• What needs to be done:
Instruction for the entries that follow: retype exactly the lines from the line with "right wrist: (1129, 529, -23)" to the line with "right hip: (166, 108, 5)", both included, and omit all others.

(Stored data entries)

-*-

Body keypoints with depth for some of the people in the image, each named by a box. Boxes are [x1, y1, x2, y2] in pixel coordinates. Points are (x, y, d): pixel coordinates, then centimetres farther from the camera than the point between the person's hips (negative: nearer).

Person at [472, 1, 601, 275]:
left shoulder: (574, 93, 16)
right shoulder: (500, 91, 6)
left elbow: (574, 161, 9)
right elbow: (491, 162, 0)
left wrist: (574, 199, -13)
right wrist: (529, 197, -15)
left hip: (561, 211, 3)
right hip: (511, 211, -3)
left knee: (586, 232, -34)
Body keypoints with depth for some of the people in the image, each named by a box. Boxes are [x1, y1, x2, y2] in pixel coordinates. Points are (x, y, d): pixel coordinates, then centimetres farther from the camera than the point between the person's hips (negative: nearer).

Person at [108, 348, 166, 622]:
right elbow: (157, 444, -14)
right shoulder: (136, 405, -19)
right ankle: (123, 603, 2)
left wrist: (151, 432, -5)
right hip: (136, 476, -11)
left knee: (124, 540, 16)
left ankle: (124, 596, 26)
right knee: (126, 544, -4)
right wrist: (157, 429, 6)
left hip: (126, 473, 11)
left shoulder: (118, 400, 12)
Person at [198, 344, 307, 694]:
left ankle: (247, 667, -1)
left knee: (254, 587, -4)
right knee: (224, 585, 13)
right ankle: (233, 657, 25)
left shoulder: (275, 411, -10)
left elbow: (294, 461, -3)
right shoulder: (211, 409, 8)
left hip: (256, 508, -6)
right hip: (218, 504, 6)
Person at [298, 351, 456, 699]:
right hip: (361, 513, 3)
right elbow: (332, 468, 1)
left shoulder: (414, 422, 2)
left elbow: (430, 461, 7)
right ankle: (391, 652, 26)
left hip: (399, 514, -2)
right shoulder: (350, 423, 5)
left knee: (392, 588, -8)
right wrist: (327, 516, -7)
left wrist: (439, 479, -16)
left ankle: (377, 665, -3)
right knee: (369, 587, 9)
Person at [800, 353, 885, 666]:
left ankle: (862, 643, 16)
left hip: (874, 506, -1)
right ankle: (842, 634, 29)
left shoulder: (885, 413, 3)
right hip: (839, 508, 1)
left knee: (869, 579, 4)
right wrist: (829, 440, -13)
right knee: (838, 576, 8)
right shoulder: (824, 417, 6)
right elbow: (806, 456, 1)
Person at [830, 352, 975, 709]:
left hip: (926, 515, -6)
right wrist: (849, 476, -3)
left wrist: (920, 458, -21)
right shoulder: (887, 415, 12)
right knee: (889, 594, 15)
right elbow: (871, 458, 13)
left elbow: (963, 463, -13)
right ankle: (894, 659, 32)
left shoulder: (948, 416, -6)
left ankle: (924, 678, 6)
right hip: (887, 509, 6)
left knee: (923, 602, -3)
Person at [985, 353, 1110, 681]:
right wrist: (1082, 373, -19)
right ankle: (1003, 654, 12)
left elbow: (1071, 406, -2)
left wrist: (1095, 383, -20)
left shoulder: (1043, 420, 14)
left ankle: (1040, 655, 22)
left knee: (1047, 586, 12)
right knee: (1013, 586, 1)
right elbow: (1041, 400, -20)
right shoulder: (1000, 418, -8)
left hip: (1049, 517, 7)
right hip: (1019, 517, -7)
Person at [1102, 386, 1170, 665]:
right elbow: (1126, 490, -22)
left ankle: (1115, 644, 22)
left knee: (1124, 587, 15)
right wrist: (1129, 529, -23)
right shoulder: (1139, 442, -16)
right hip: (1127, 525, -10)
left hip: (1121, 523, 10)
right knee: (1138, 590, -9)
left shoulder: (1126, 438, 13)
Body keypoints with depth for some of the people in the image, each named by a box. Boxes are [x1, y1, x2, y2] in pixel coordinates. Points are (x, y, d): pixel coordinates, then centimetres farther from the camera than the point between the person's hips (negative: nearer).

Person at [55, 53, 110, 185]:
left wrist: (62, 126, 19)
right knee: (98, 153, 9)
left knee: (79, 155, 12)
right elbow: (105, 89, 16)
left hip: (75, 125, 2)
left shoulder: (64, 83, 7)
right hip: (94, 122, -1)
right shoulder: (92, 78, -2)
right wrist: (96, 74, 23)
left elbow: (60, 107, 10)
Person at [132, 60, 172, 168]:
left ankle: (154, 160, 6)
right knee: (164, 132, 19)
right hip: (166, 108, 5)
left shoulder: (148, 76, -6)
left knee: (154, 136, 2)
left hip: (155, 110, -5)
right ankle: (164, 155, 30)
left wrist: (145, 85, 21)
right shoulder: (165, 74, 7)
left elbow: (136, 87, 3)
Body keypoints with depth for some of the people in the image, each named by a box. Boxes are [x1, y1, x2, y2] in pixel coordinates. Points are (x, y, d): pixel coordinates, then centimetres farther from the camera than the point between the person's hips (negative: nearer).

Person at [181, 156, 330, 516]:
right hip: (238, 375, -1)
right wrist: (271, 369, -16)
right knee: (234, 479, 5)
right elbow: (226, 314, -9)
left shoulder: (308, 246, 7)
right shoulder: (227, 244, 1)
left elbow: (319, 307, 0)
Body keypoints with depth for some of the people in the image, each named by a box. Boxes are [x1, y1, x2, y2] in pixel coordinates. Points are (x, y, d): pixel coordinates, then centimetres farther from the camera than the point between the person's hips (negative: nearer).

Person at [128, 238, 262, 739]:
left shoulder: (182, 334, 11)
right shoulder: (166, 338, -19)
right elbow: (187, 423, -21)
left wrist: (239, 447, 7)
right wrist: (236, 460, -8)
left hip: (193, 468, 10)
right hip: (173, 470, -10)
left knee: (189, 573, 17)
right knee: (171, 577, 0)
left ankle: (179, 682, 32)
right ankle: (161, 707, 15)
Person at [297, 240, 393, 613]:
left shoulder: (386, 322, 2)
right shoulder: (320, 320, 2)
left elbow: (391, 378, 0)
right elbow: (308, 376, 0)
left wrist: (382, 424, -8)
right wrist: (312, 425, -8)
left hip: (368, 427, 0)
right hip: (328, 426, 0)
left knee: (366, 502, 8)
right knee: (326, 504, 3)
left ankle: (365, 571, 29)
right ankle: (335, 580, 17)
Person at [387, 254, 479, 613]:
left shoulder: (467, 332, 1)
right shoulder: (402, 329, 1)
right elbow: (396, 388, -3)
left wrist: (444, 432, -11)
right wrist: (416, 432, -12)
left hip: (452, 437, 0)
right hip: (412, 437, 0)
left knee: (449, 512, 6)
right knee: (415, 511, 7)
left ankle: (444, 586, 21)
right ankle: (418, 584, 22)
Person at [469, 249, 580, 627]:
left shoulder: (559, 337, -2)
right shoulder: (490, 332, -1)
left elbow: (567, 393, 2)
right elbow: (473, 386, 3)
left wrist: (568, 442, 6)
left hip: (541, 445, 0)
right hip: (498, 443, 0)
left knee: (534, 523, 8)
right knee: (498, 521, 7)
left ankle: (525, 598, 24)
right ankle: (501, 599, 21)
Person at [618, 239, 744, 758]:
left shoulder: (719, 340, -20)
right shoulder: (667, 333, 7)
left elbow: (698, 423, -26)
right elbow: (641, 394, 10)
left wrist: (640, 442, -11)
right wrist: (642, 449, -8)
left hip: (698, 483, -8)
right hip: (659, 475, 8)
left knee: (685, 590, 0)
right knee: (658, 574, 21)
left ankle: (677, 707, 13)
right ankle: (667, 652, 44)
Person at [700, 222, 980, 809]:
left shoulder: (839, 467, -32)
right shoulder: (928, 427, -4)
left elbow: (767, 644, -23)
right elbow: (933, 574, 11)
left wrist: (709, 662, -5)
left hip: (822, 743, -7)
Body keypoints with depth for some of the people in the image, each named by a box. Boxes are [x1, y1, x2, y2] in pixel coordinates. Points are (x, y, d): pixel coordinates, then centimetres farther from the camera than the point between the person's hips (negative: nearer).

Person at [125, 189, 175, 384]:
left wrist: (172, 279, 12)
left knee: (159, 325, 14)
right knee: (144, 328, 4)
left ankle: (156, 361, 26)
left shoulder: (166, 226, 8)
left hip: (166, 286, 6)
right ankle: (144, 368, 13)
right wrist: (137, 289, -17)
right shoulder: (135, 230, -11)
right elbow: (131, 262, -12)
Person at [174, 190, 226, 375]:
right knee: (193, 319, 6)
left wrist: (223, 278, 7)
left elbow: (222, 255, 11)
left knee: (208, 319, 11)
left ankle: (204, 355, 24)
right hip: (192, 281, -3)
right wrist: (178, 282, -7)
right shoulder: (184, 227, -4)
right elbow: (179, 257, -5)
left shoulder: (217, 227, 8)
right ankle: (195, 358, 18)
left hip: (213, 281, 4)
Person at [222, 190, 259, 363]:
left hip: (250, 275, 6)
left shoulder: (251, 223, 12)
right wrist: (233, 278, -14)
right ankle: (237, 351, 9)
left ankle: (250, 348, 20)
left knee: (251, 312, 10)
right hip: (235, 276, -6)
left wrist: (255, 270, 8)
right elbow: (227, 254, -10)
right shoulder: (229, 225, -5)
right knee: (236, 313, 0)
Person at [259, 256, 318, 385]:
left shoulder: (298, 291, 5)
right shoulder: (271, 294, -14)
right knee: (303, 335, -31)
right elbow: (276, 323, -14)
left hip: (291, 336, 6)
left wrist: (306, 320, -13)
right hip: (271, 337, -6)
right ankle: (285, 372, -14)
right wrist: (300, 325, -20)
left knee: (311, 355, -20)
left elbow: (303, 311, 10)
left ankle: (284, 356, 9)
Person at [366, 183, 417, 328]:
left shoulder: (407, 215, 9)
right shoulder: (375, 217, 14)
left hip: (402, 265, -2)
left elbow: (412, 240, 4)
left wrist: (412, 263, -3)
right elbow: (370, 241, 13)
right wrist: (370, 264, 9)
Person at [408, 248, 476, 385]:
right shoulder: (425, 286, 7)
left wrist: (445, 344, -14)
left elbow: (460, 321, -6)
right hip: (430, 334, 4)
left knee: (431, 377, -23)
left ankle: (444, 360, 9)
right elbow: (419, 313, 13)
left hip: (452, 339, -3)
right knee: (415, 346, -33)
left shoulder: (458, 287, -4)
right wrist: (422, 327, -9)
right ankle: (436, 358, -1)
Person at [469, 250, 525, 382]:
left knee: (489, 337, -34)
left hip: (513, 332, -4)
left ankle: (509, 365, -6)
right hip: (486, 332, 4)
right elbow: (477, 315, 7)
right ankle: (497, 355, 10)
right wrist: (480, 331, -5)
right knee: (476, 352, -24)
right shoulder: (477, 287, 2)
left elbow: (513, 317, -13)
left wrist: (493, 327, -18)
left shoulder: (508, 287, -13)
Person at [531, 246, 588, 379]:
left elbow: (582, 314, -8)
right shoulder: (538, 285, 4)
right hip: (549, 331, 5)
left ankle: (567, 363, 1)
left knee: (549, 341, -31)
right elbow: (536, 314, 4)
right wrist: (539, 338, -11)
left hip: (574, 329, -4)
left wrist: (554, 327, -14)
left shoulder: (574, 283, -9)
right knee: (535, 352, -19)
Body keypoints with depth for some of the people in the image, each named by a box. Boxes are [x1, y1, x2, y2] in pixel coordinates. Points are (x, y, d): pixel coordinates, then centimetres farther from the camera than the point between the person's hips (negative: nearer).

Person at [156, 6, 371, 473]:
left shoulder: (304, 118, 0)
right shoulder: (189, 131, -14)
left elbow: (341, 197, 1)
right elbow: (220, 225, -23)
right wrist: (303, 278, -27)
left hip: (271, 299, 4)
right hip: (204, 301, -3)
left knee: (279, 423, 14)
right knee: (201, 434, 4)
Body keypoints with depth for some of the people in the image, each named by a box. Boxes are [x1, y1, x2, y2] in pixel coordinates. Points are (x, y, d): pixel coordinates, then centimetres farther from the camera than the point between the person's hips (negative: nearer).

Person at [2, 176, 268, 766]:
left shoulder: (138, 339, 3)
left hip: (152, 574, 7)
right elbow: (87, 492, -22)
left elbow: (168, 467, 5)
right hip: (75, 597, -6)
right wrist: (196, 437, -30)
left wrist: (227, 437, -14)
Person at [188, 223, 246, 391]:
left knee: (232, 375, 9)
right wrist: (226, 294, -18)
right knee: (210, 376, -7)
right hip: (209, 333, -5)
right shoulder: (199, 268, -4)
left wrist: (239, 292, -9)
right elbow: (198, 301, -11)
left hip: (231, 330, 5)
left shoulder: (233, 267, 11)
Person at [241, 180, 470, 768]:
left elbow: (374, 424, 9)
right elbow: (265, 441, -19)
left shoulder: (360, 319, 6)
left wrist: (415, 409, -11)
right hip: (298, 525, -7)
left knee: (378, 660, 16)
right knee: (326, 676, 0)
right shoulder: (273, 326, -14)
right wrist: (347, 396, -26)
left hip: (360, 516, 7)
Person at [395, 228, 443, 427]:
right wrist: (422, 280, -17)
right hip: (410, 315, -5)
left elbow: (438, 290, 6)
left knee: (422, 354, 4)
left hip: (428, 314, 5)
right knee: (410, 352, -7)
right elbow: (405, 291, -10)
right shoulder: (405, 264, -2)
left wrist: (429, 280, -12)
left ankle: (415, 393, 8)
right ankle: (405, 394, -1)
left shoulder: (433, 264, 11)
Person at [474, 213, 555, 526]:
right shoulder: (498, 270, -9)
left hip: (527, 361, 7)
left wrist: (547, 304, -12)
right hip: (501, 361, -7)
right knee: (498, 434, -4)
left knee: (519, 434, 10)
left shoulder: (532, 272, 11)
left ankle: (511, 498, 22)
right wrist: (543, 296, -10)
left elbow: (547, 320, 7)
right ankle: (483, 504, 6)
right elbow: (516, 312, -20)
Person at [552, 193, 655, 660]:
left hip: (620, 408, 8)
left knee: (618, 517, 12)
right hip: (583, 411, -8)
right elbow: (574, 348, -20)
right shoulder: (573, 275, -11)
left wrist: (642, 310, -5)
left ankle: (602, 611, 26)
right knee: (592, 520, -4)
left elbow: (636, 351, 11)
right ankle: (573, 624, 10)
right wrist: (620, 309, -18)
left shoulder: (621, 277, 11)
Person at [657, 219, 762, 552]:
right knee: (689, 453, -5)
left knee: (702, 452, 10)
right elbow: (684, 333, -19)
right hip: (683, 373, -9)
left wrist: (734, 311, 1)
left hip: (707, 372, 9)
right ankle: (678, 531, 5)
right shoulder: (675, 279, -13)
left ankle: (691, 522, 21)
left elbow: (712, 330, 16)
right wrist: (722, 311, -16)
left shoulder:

-*-

• Solution to this task:
right wrist: (1129, 529, -23)
right shoulder: (1139, 442, -16)
right hip: (1127, 525, -10)
left hip: (1121, 523, 10)
right knee: (1138, 590, -9)
left shoulder: (1126, 438, 13)
Body keypoints with depth for some of the people in the image, each named by a box. Boxes are [x1, y1, x2, y2] in pixel coordinates. Points are (x, y, d): pixel coordinates, then centimetres farther from the camera than the point between the person's hips (negative: nearer).

Person at [55, 53, 110, 185]:
left wrist: (62, 126, 19)
right knee: (98, 153, 9)
left knee: (79, 155, 12)
right elbow: (105, 89, 16)
left hip: (75, 125, 2)
left shoulder: (64, 83, 7)
right hip: (94, 122, -1)
right shoulder: (92, 78, -2)
right wrist: (96, 74, 23)
left elbow: (60, 107, 10)
Person at [132, 60, 172, 168]:
left ankle: (154, 160, 6)
right knee: (164, 132, 19)
right hip: (166, 108, 5)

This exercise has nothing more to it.